Tuesday, October 31, 2017

El repensarlo todo.

A manera de aforismos en referencia a la brevedad, pero no pretendiendo sean oraciones cortas en rollo verdad cerrada a discusión, lo siguiente:

Después de cuatro meses de no trabajar, regresar a la vida laboral me deja una sensación picante que apenas a esta edad me hace entender, en apariencia, cuál parte de trabajar es la que me gusta que suceda. Lo quisiera explicar lo más detallado posible hoy 2017 para regresar aquí en 2020 y sentir el calor en el pecho que seguro habré de sentir cuando recuerde que esto lo escribí a tres metros de Aranza mientras ella intentaba leer su Kindle a la vez que encontrar una postura medianamente cómoda para su espalda y cuello con la gracia y ternura de quien es 70% movimientos para acomodarse y 30% leer su aparatito de ya no muy moda.
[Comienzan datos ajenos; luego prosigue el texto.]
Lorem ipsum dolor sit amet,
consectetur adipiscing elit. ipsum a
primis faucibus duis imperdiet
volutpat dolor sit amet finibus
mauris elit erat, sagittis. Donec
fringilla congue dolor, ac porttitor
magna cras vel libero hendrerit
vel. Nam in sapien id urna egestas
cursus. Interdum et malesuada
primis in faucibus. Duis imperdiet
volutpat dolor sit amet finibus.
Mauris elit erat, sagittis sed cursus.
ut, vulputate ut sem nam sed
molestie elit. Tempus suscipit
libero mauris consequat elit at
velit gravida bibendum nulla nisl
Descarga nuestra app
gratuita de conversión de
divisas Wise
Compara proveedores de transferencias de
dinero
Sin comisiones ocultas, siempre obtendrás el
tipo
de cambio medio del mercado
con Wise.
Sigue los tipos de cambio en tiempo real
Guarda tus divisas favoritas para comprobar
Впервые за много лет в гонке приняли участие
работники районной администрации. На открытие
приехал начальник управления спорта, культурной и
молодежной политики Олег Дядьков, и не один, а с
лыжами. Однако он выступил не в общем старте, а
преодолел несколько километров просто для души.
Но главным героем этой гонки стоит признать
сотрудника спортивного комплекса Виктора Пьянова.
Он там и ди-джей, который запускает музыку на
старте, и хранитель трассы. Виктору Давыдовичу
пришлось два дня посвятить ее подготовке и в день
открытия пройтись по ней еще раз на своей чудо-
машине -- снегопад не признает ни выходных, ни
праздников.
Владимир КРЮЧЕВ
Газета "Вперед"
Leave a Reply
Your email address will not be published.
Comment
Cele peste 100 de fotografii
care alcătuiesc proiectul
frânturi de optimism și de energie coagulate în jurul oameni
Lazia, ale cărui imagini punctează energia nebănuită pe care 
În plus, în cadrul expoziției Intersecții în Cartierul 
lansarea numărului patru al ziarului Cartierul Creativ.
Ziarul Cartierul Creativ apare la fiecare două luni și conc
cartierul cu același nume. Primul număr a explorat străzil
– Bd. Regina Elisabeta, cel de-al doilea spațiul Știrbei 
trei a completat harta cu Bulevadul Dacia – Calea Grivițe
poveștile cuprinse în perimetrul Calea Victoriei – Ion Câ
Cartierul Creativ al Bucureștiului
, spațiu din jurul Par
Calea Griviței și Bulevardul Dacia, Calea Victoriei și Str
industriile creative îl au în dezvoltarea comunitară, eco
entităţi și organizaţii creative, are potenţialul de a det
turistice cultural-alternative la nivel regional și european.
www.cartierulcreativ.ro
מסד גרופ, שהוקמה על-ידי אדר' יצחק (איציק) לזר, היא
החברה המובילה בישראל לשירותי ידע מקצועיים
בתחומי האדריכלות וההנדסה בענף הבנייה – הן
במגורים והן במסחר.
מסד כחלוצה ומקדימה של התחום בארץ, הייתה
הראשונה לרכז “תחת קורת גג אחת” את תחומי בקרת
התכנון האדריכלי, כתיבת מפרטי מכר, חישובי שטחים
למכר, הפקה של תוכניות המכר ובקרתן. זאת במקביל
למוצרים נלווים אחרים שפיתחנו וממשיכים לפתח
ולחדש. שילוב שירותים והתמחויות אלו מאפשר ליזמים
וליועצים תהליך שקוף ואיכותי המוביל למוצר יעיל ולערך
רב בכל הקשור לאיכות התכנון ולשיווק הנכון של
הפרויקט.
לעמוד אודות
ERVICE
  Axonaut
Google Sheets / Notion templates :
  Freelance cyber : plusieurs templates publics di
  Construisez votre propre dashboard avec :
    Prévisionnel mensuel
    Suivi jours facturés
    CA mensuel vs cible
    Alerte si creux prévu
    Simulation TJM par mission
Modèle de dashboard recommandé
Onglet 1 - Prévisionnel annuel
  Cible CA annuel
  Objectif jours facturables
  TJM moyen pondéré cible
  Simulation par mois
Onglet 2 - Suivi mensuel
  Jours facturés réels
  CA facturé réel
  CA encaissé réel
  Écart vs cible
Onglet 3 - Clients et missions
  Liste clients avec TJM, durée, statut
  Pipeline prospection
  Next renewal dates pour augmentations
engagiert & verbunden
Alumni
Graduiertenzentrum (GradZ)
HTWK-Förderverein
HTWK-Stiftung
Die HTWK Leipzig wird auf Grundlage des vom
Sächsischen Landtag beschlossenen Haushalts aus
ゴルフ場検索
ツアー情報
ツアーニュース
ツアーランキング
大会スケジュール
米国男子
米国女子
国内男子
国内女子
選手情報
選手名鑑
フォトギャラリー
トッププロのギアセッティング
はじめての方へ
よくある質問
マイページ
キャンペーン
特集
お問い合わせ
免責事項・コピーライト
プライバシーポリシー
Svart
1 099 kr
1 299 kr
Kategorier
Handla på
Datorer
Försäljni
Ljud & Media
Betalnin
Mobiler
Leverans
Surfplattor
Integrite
Estaba entonces en el choque abrupto del razonarlo todo, contra el abandonarse y pensar nada. En cuatro meses que estuve de paro, me enfrenté cada mañana al monstruo enorme que es la no rutina. La libertad diaria de hacer con el día lo que mejor pudiera hacer con él, y a la vez la certeza matutina de que al llegar la noche me lamentaría de no haber hecho nada. Calcularía que de los 120 días que tuve libres, habré dedicado unos 40 a cuestiones que realmente hicieron que valiera la pena, y el resto se lo dediqué a abandonarme a la suerte de lo que el día trajera. Y fue una verdadera lata.

En cambio, ahora que trabajo, las decisiones que debo tomar en comparación con las que tuve que tragar los 120 días anteriores son prácticamente nulas. Tengo un trabajo estable de 8 a 6 con un manualito comodísimo de acción que me lleva a la magnífica reducción diaria de ser sólo una rayita dentro un enorme diagrama de flujo.

Pero volvamos al tema de los 120 días previos de decidir racionalmente qué hacer y cómo hacerlo: mi rutina no existía, pero habían pequeños hitos diarios que delimitaron el resto de las cosas: verte ir, hacer la comida, verte regresar, prender la lavadora e irnos a dormir, y en medio de ellas un montón de mini-decisiones asfixiantes que no exagero cuando digo que dolían: "¿hoy veo a mamá?", "¿camino fuera o hago ejercicios tontos aquí, o no hago nada y ya?", "¿me postulo a este empleo o de todos modos ni iré a entrevista?", "¿veo televisión o juego?", "¿necesito hacer algo diferente por mi, o pronto pasará algo ya?". Que, vistas desde los ojos de alguien que tiene una rutina establecida lucen como las decisiones más sencillas posibles, sin embargo desde adentro de la vida de alguien que no tiene nada qué hacer, eran cuestionamientos internos que dolían. Todos y cada uno dolían jodidamente. Dolían porque tocaba pensar, y ardían después porque al final eran bifurcaciones tan simples que encontrar problema en decidir hacían que uno se sintiera aún más carente de un matiz significante.

Y luego el hoy: la intuición alimentada de la racionalidad. La saludable certeza de que no porque cada acción no sea pensada a consciencia significa que uno actúe de manera irracional. Al contrario: el haber pensado y razonado con tanta regularidad los 120 días previos me desgastaron tanto moral y anímicamente que no puedo no pensar que el vivir una vida así es lo que sí sería irracional.

Esto por si un día se te antoja nuevamente no tener una rutina, Jonathan; yo te recomendaría regresar a este post y que sirva el escrito a manera de listón en la muñeca para que vayas y te compres uno de esos rompecabezas de 5,000 piezas.

(Yo en mi cabeza esto lo iba a escribir en líneas cortas pero al final no vi cómo enlazar nada, pero le dejo el párrafo de arriba dado que nadie debería anunciar cómo va lucir un texto porque al final se ofrece jazz y resulta que uno sólo se sabe reggaetones).